Saved data entries >>
== == ==

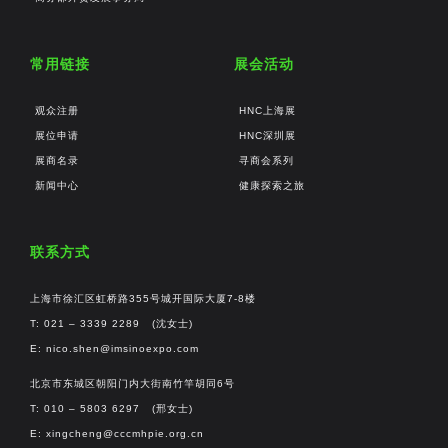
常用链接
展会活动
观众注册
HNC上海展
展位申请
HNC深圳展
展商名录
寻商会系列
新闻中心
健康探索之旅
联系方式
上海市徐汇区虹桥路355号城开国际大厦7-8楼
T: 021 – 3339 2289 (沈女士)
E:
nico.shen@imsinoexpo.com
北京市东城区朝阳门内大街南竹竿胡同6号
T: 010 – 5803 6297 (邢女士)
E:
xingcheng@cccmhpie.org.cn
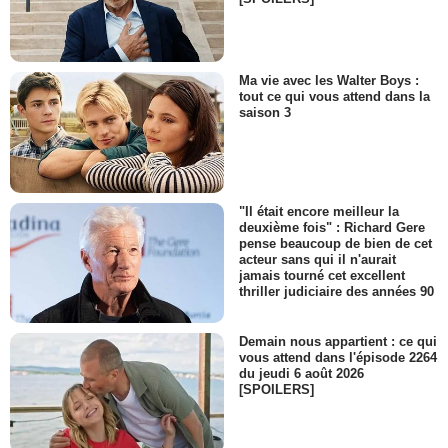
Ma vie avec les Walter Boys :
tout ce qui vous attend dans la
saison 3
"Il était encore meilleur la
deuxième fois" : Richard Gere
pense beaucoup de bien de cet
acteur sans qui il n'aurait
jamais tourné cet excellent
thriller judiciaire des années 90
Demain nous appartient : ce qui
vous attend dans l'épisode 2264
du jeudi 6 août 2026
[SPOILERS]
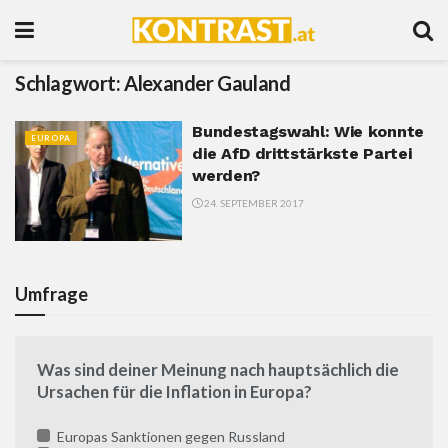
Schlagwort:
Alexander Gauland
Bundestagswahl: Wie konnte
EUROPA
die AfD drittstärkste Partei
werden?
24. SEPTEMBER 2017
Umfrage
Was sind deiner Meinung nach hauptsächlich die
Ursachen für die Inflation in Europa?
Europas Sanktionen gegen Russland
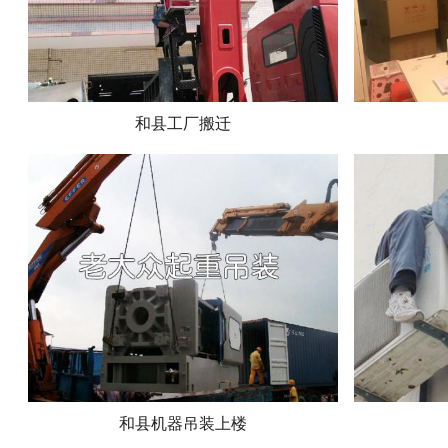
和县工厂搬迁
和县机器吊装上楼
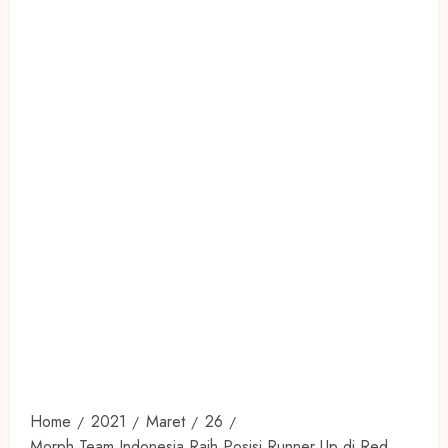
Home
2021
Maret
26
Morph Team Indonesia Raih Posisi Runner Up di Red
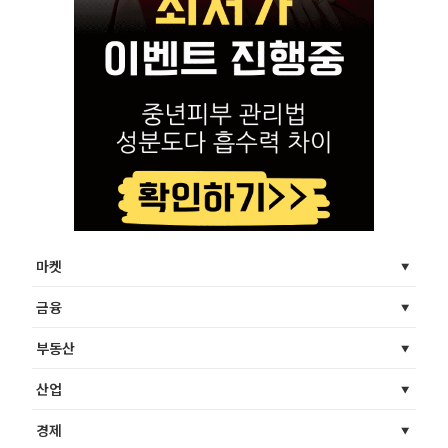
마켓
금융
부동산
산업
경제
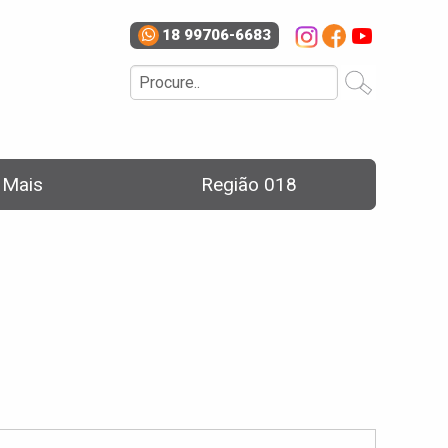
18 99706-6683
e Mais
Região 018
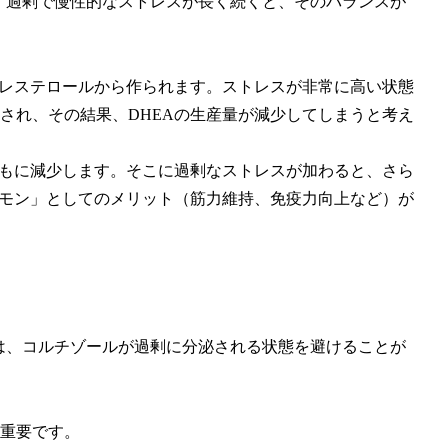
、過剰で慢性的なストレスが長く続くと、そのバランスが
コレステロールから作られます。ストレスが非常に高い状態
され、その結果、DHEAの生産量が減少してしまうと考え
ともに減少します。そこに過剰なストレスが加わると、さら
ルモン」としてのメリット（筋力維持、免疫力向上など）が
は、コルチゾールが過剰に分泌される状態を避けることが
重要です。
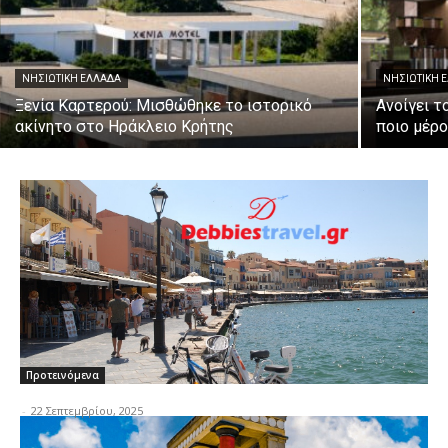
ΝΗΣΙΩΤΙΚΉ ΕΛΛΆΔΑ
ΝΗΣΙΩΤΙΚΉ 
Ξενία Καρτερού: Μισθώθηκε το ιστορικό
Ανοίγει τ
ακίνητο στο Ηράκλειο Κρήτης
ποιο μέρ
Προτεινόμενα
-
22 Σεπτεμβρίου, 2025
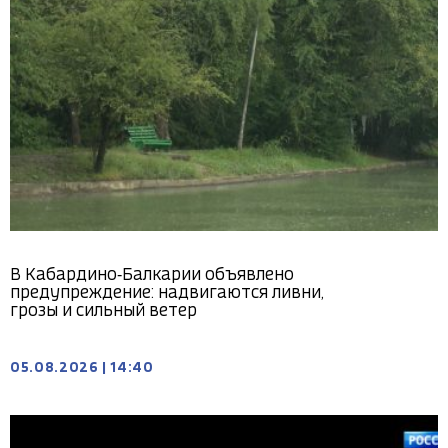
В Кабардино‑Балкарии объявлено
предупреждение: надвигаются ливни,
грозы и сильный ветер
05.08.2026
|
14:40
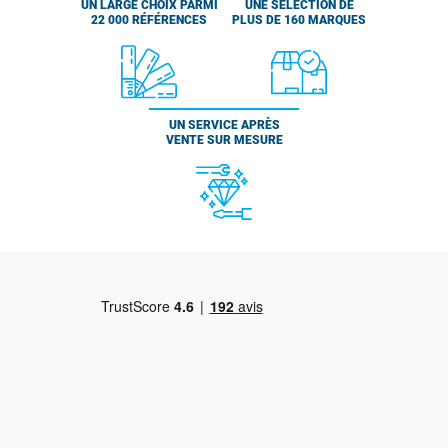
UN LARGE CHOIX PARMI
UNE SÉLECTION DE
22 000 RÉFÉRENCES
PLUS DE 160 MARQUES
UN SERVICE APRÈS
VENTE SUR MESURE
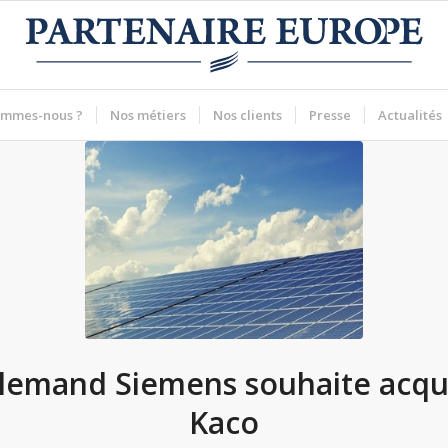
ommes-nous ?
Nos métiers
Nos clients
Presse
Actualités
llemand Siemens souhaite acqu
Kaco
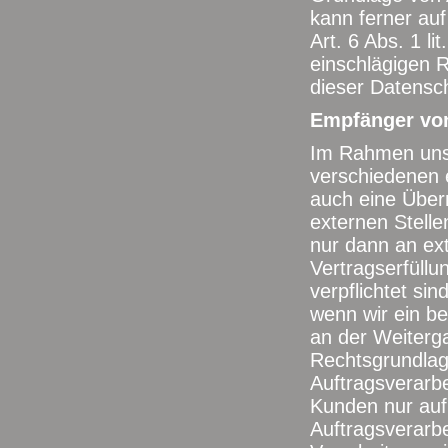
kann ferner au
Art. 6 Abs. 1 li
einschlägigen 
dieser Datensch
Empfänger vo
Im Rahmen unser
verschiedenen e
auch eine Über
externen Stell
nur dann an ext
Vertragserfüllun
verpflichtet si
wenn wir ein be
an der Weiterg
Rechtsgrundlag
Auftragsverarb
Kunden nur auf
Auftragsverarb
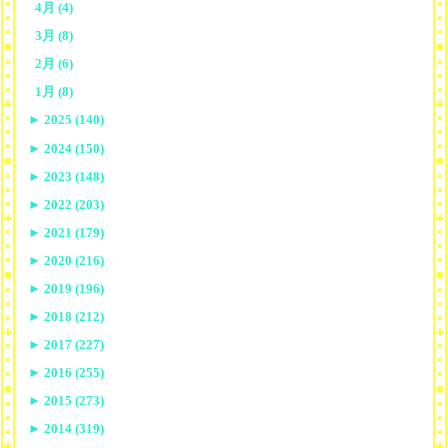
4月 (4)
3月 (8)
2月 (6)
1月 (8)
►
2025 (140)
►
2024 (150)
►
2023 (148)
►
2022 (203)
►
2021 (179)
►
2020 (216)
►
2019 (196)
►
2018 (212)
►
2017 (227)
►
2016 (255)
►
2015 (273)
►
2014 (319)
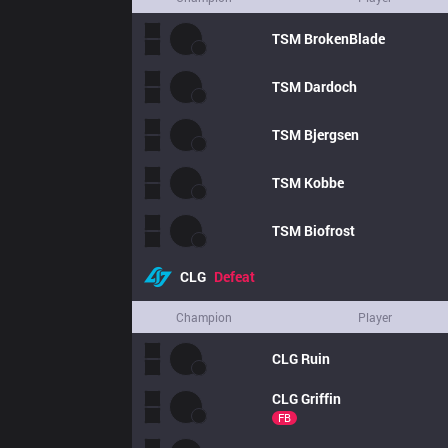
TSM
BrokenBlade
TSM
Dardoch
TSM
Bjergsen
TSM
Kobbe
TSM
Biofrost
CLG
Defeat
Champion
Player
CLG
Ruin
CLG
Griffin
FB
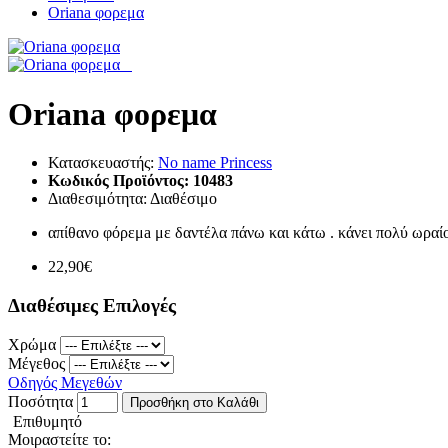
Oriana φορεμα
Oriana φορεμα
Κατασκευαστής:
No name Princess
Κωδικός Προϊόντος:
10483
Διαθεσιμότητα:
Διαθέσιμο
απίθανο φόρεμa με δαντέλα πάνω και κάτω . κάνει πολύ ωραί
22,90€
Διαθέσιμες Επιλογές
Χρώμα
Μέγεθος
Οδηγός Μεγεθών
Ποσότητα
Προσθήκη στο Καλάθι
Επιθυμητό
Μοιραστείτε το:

== == ==

What you print must match the entries exactly, except that no pictures appear.

Finished task >>
常用链接
展会活动
观众注册
HNC上海展
展位申请
HNC深圳展
展商名录
寻商会系列
新闻中心
健康探索之旅
联系方式
上海市徐汇区虹桥路355号城开国际大厦7-8楼
T: 021 – 3339 2289 (沈女士)
E:
nico.shen@imsinoexpo.com
北京市东城区朝阳门内大街南竹竿胡同6号
T: 010 – 5803 6297 (邢女士)
E:
xingcheng@cccmhpie.org.cn
Ma vie avec les Walter Boys :
tout ce qui vous attend dans la
saison 3
"Il était encore meilleur la
deuxième fois" : Richard Gere
pense beaucoup de bien de cet
acteur sans qui il n'aurait
jamais tourné cet excellent
thriller judiciaire des années 90
Demain nous appartient : ce qui
vous attend dans l'épisode 2264
du jeudi 6 août 2026
[SPOILERS]
Schlagwort:
Alexander Gauland
Bundestagswahl: Wie konnte
EUROPA
die AfD drittstärkste Partei
werden?
24. SEPTEMBER 2017
Umfrage
Was sind deiner Meinung nach hauptsächlich die
Ursachen für die Inflation in Europa?
Europas Sanktionen gegen Russland
和县工厂搬迁
和县机器吊装上楼
Home
2021
Maret
26
Morph Team Indonesia Raih Posisi Runner Up di Red
마켓
금융
부동산
산업
경제
18 99706-6683
e Mais
Região 018
、過剰で慢性的なストレスが長く続くと、そのバランスが
コレステロールから作られます。ストレスが非常に高い状態
され、その結果、DHEAの生産量が減少してしまうと考え
ともに減少します。そこに過剰なストレスが加わると、さら
ルモン」としてのメリット（筋力維持、免疫力向上など）が
は、コルチゾールが過剰に分泌される状態を避けることが
重要です。
ΝΗΣΙΩΤΙΚΉ ΕΛΛΆΔΑ
ΝΗΣΙΩΤΙΚΉ 
Ξενία Καρτερού: Μισθώθηκε το ιστορικό
Ανοίγει τ
ακίνητο στο Ηράκλειο Κρήτης
ποιο μέρ
Προτεινόμενα
-
22 Σεπτεμβρίου, 2025
В Кабардино‑Балкарии объявлено
предупреждение: надвигаются ливни,
грозы и сильный ветер
05.08.2026
|
14:40
UN LARGE CHOIX PARMI
UNE SÉLECTION DE
22 000 RÉFÉRENCES
PLUS DE 160 MARQUES
UN SERVICE APRÈS
VENTE SUR MESURE
ommes-nous ?
Nos métiers
Nos clients
Presse
Actualités
llemand Siemens souhaite acqu
Kaco
kann ferner au
Art. 6 Abs. 1 li
einschlägigen 
dieser Datensch
Empfänger vo
Im Rahmen unser
verschiedenen e
auch eine Über
externen Stell
nur dann an ext
Vertragserfüllun
verpflichtet si
wenn wir ein be
an der Weiterg
Rechtsgrundlag
Auftragsverarb
Kunden nur auf
Auftragsverarb
4月 (4)
3月 (8)
2月 (6)
1月 (8)
►
2025 (140)
►
2024 (150)
►
2023 (148)
►
2022 (203)
►
2021 (179)
►
2020 (216)
►
2019 (196)
►
2018 (212)
►
2017 (227)
►
2016 (255)
►
2015 (273)
►
2014 (319)
TSM
BrokenBlade
TSM
Dardoch
TSM
Bjergsen
TSM
Kobbe
TSM
Biofrost
CLG
Defeat
Champion
Player
CLG
Ruin
CLG
Griffin
FB
Oriana φορεμα
Oriana φορεμα
Κατασκευαστής:
No name Princess
Κωδικός Προϊόντος:
10483
Διαθεσιμότητα:
Διαθέσιμο
απίθανο φόρεμa με δαντέλα πάνω και κάτω . κάνει πολύ ωραί
22,90€
Διαθέσιμες Επιλογές
Χρώμα
Μέγεθος
Οδηγός Μεγεθών
Ποσότητα
Προσθήκη στο Καλάθι
Επιθυμητό
Μοιραστείτε το:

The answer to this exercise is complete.